It is ever so close to spring, and oh boy, would I like the winter to vamoose.
This winter we’ve had bone-chilling wind and weeks with multiple snowstorms, followed by freezing rain, ice and thunderstorms. Deep, dark, long nights, for weeks on end between Thanksgiving and mid-January. One feels that hibernation might be a better option than the pent-up prisoner feeling through these long weeks of winter in Maine.
After a storm March 8 that brought over 13 inches of snow, I needed a breather from these weather-borne assaults and shoveling. Two days later, I put on my walking shoes and headed out for a brisk jaunt on a 40-degree afternoon. It was a relief to stretch my legs with long strides along the bike lane toward Payson Park.
Cars lined the busy street at the top of a hill popular with parents and kids after winter storms, the snow so deep and dense it had to be perfect for a fast zip down the hill on a tube, sled or flying saucer. As I headed through the park I saw dozens of children and adults frolicking at this winter playground. Squeals of glee from the kids and peals of adult laughter softened the hardest resolve within me that says, “Let the winter be over!”
Hearing those kids laugh as they whizzed down the hill reminded me of the fabulous fun I had as a kid heading across my street to the big hill on the side of my elementary school. Just across the street from my house, I could head over on my own, pulling my sled behind me, ready for action!

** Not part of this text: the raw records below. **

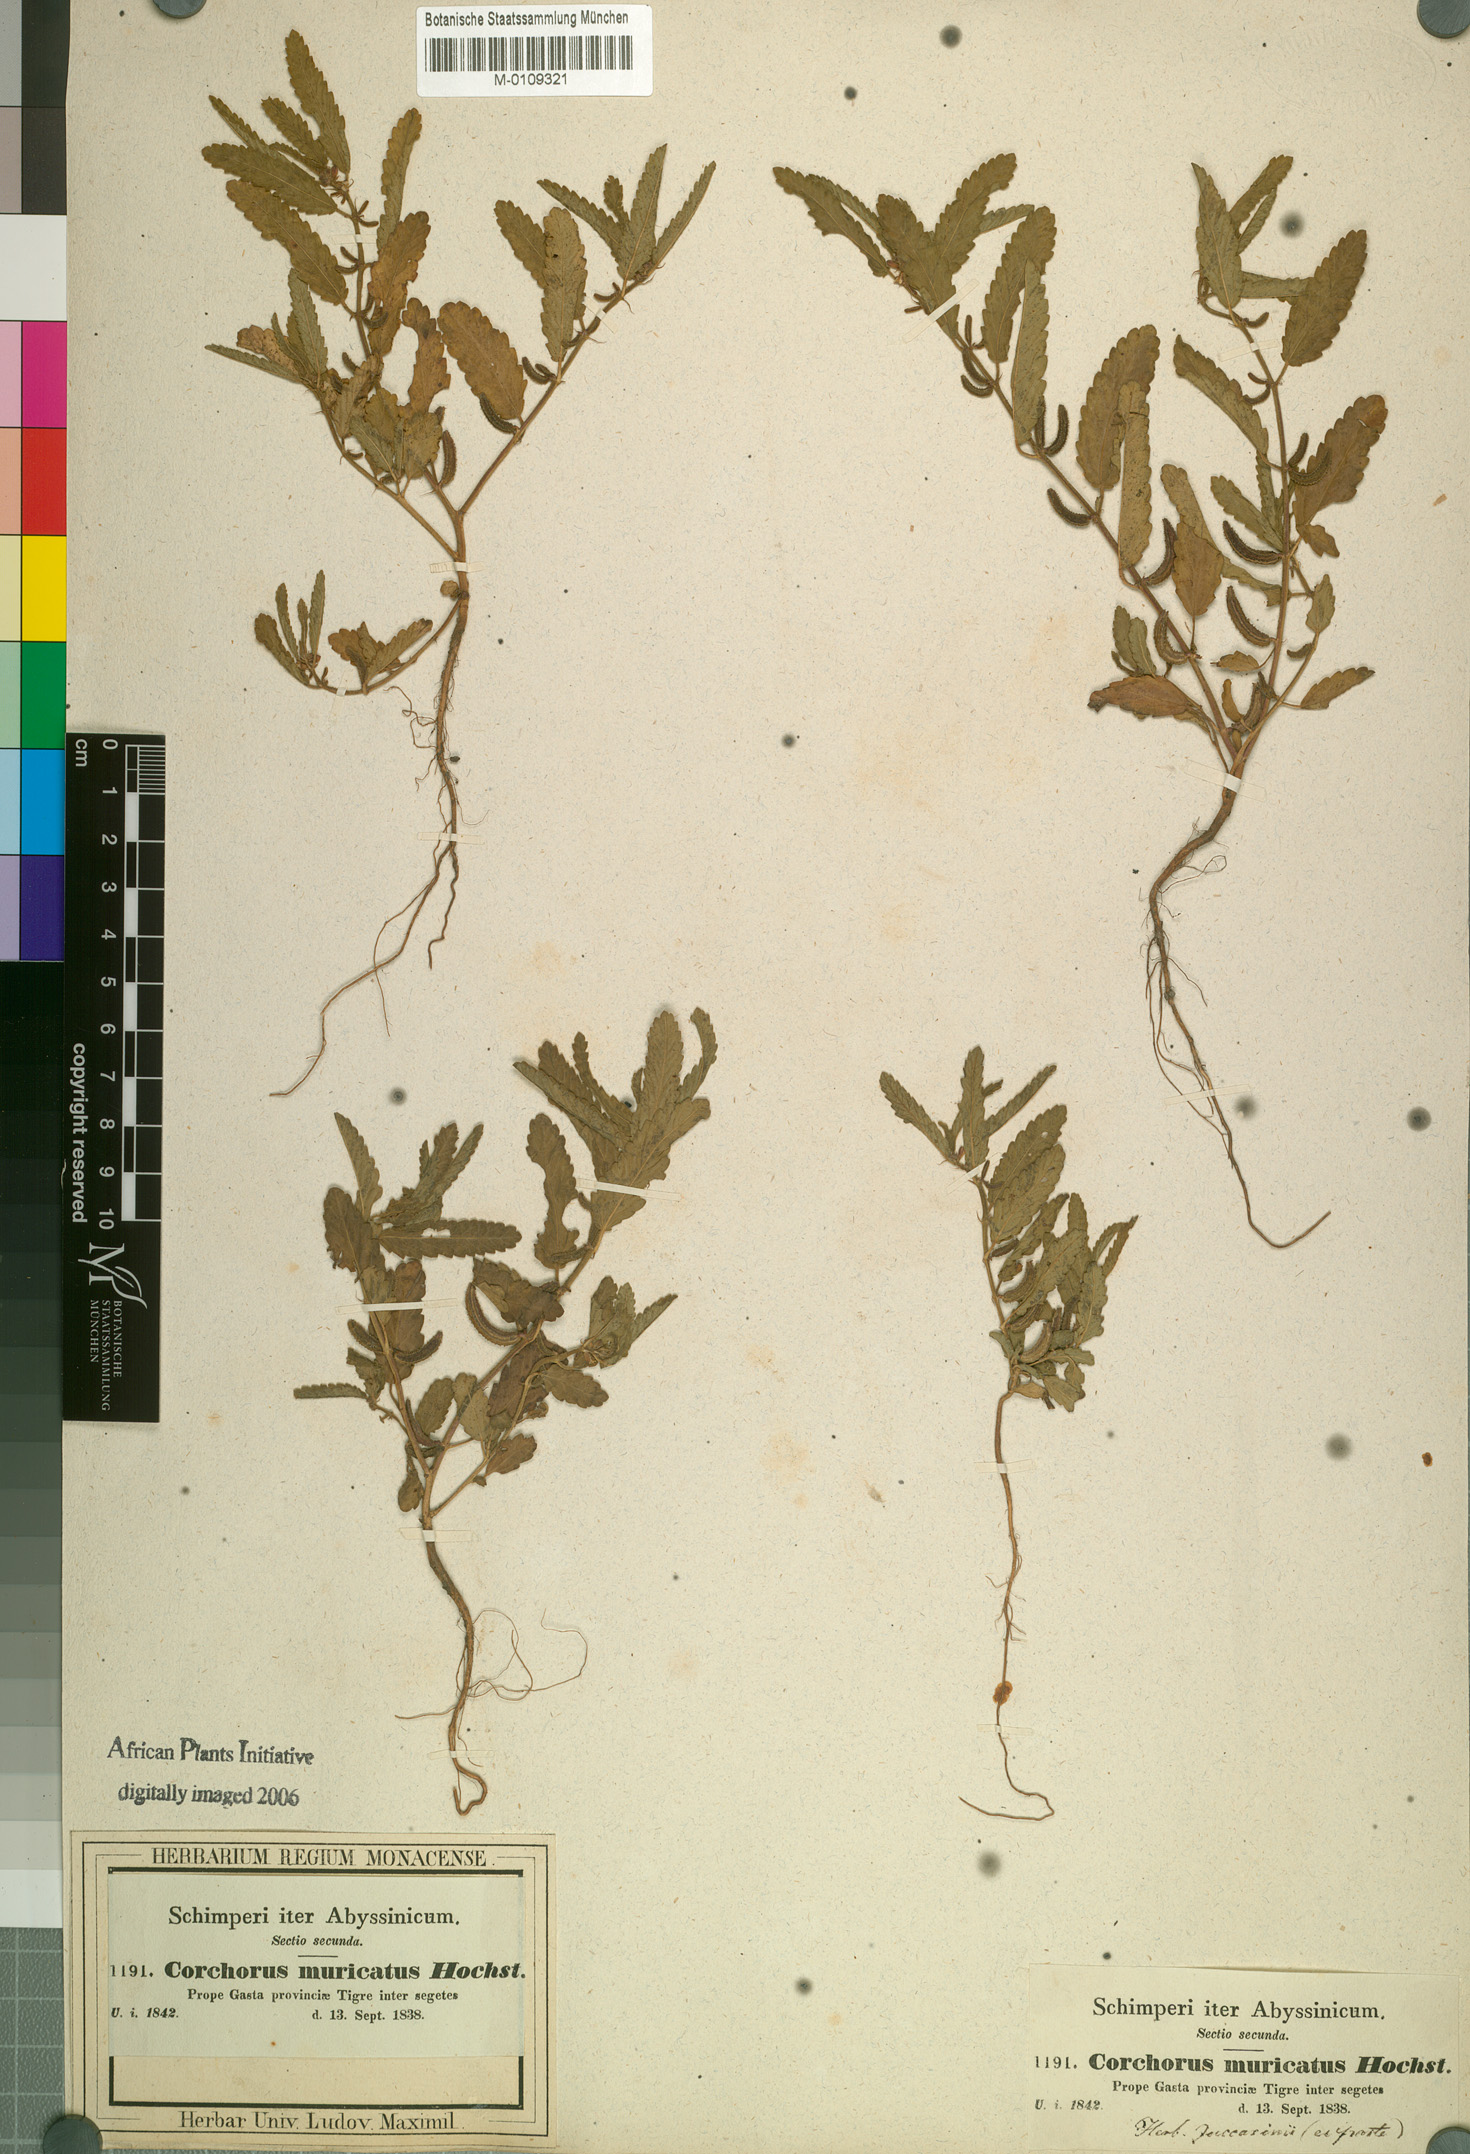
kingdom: Plantae
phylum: Tracheophyta
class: Magnoliopsida
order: Malvales
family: Malvaceae
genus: Corchorus
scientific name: Corchorus schimperi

It was a fairly steep hill from top to bottom, and there was a long, sloping sidewalk that added another half a block to the run if the conditions were just right. Neighborhood kids gathered there and we took turns taking off from the sweet spot at the top of the hill, allowing for a swift trip to the bottom and then that long glide on the snow-covered sidewalk to the end of the school playground block.
Until I was a teenager, I had no shoveling duties, so snowy days with a 15- to 20-inch accumulation were not a nuisance for me, as they are these days. There was just the pure pleasure of sliding for the sheer fun of it! In my teen years a gang of neighborhood friends and I would pull 6-foot toboggans five blocks up Clear Avenue to the golf course. We’d make our way across the greens covered with snow so deep our legs would often sink down into it up to our thighs, en route to what was called Devil’s Hill – a very steep hill with a long plain at the bottom for decelerating after our descent. I can still hear our peals of laughter on run after run, until exhaustion hit and we trudged home.